Welcome to SF State Transforms

A purple and gold banner that reads: SF State Transforms Advancing Faculty Equity

SF State Transforms is a three-year grant that began in January 2021 through support from the National Science Foundation’s ADVANCE Program, which aims to increase the participation and advancement of women in academic STEM careers, with a focus on TT faculty positions and advancement.

Our approach and activities are grounded in feminist intersectionality as a theory and practice for social change. Our program goals are intersectional equity, equity in service and scholarship, and harm reduction/restorative practices.

Terminology

Intersectionality

Feminism seeks to understand and change how power relations and social structures differentially affects people’s lives.Intersectionality is an important approach that highlights and attends to the interlocking structures of power and oppression that unevenly shape social life for different groups, often rendering some more visible and supported and other marginalized and/or minorities. Intersectionality is a theory that originated in Black feminist thought to account specifically for how gender and race(ism) intertwine as systems in ways that structure social wellbeing. Social identities and categories such as race and ethnicity, gender, as well as sexuality, immigration status, and disability intersect in complex ways differentially distributing access to professional rewards and opportunities.We value intersectional lives and identities and attend to the working of power.

Faculty of Color

Faculty of Color is an umbrella category to describe a demographic body of SF State faculty consistent with the racial demographics collected as part of California and the CSU. Faculty of color of all gendered are underrepresented in the CSU system and academia. Institutional data shows this underrepresentation for TT faculty and given trends across higher education is likely similar for all faculty, including lecturers who make up the majority of faculty.

The umbrella construct of Faculty of Color includes, but is not limited to, people of African American, Latina/x, and Indigenous ancestries, as well as Filipino, Pacific Islander, and other Asian backgrounds. We prefer, and encourage, specificity when speaking of racial categories and people's experience and to not speak of generalized collectives. Given white people's racial privilege in academia and elsewhere, we strategically use this umbrella term of faculty of color as well as the acronym BIPOC for Black, Indigenous, and People of Color when referring to systems and experiences of racial equity and inequity. We understand that race and racism operate in multiple intersectional forms along with gender. To advance women and non-binary faculty in STEM requires intersectionality.

Women, Non-binary, and Trans

Women, non-binary and trans identified faculty are often marginalized and minoritized in STEM and in higher education. We bring an intersectional gender analysis to our work of transform-ing SF State.

Faculty

Faculty includes all those who teach our students (Lecturers and TT). A major component of power relations in higher education is the ways faculty hired, promoted, and paid as lecturers. Another operation is the ways TT Faculty are supported along a career advancement track from assistant to associate to full.

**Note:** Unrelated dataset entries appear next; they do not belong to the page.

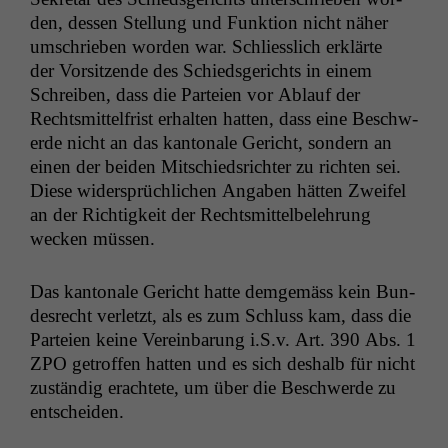
den, dessen Stel­lung und Funk­tion nicht näher
umschrieben wor­den war. Schliesslich erk­lärte
Funktionalität
der Vor­sitzende des Schieds­gerichts in einem
Einige
Funktionen auf
Schreiben, dass die Parteien vor Ablauf der
dieser Website
Rechtsmit­tel­frist erhal­ten hat­ten, dass eine Beschw­
sind optional.
erde nicht an das kan­tonale Gericht, son­dern an
Wenn Sie
einen der bei­den Mitsch­ied­srichter zu richt­en sei.
diese Option
Diese wider­sprüch­lichen Angaben hät­ten Zweifel
deaktivieren,
kann die
an der Richtigkeit der Rechtsmit­tel­belehrung
Website nicht
weck­en müssen.
zu 100%
funktionieren.
Das kan­tonale Gericht hat­te demgemäss kein Bun­
desrecht ver­let­zt, als es zum Schluss kam, dass die
Parteien keine Vere­in­barung i.S.v. Art. 390 Abs. 1
Marketing
Wir speichern
ZPO
getrof­fen hat­ten und es sich deshalb für nicht
anonyme Daten ab,
zuständig erachtete, um über die Beschw­erde zu
um interne
entscheiden.
marketingtechnische
Auswertungen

Our goals for intersectional change include advancing faculty equity more comprehensively and beyond STEM into the larger campus community.

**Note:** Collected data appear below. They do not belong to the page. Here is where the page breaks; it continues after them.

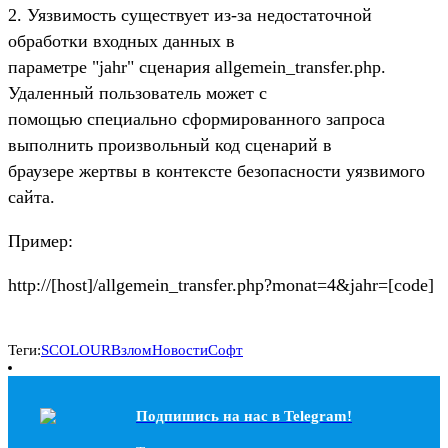
2. Уязвимость существует из-за недостаточной
обработки входных данных в
параметре "jahr" сценария allgemein_transfer.php.
Удаленный пользователь может с
помощью специально сформированного запроса
выполнить произвольный код сценарий в
браузере жертвы в контексте безопасности уязвимого
сайта.
Пример:
http://[host]/allgemein_transfer.php?monat=4&jahr=[code]
Теги:
SCOLOUR
Взлом
Новости
Софт
Подпишись на наc в Telegram!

The PERC Portal is now Available - Spring 2023

The Promoting Equity and Relationships amongst Colleagues (PERC) program promotes healthy relationships of staff and faculty by providing space where relationships can be built or repaired using restorative circles.

PERC is a collective of staff and faculty who have received extensive training in restorative practices. Please click here to learn more and submit a concern.

Land Acknowledgment

The campuses of San Francisco State University on the San Francisco peninsula and north bay are located within the occupied territories of the Ramaytush Ohlone and the Coastal Miwok (who, along with the Southern Pomo, are organized as the Federated Indians of Graton Rancheria).

EQUITY

To establish equitable faculty workloads that recognize, reward, and value faculty through an intersectional lens. A lens on equity is designed to address specific exclusions and differences based on social categories, specifically around gender, race, and positions in academia that produce and maintain inequitable practices and experiences and that are pervasive. We seek systems approaches to identify and change these inequalities as we seek equitable practices. 

SCHOLARSHIP & SERVICE

To support faculty careers in ways that value and supports scholarship and service. For scholarship to work toward designing and implementing mechanisms that emphasize interdisciplinary collaboration, cross-college engagement, and faculty inspiration and development that begins with an intersectional lens and ensures equity for women faculty of color, white women, and faculty of all intersectional gender and racial/ethnic identities across campus. For equity in service to ensure balance, transparency, and accountability for service work-loads that value and instill professional development.

HARM REDUCTION & RESTORATIVE PRACTICE

To reduce bias and related harms using a mechanism that identifies, discusses, and restores faculty relationships and policies and practices that structure professional careers at SF State. Our work is focused on micro-level interactions and relations and the macro-level of systemic change. Our goal through restorative practices is to promote systems that foster equitable relationships and opportunities for leadership.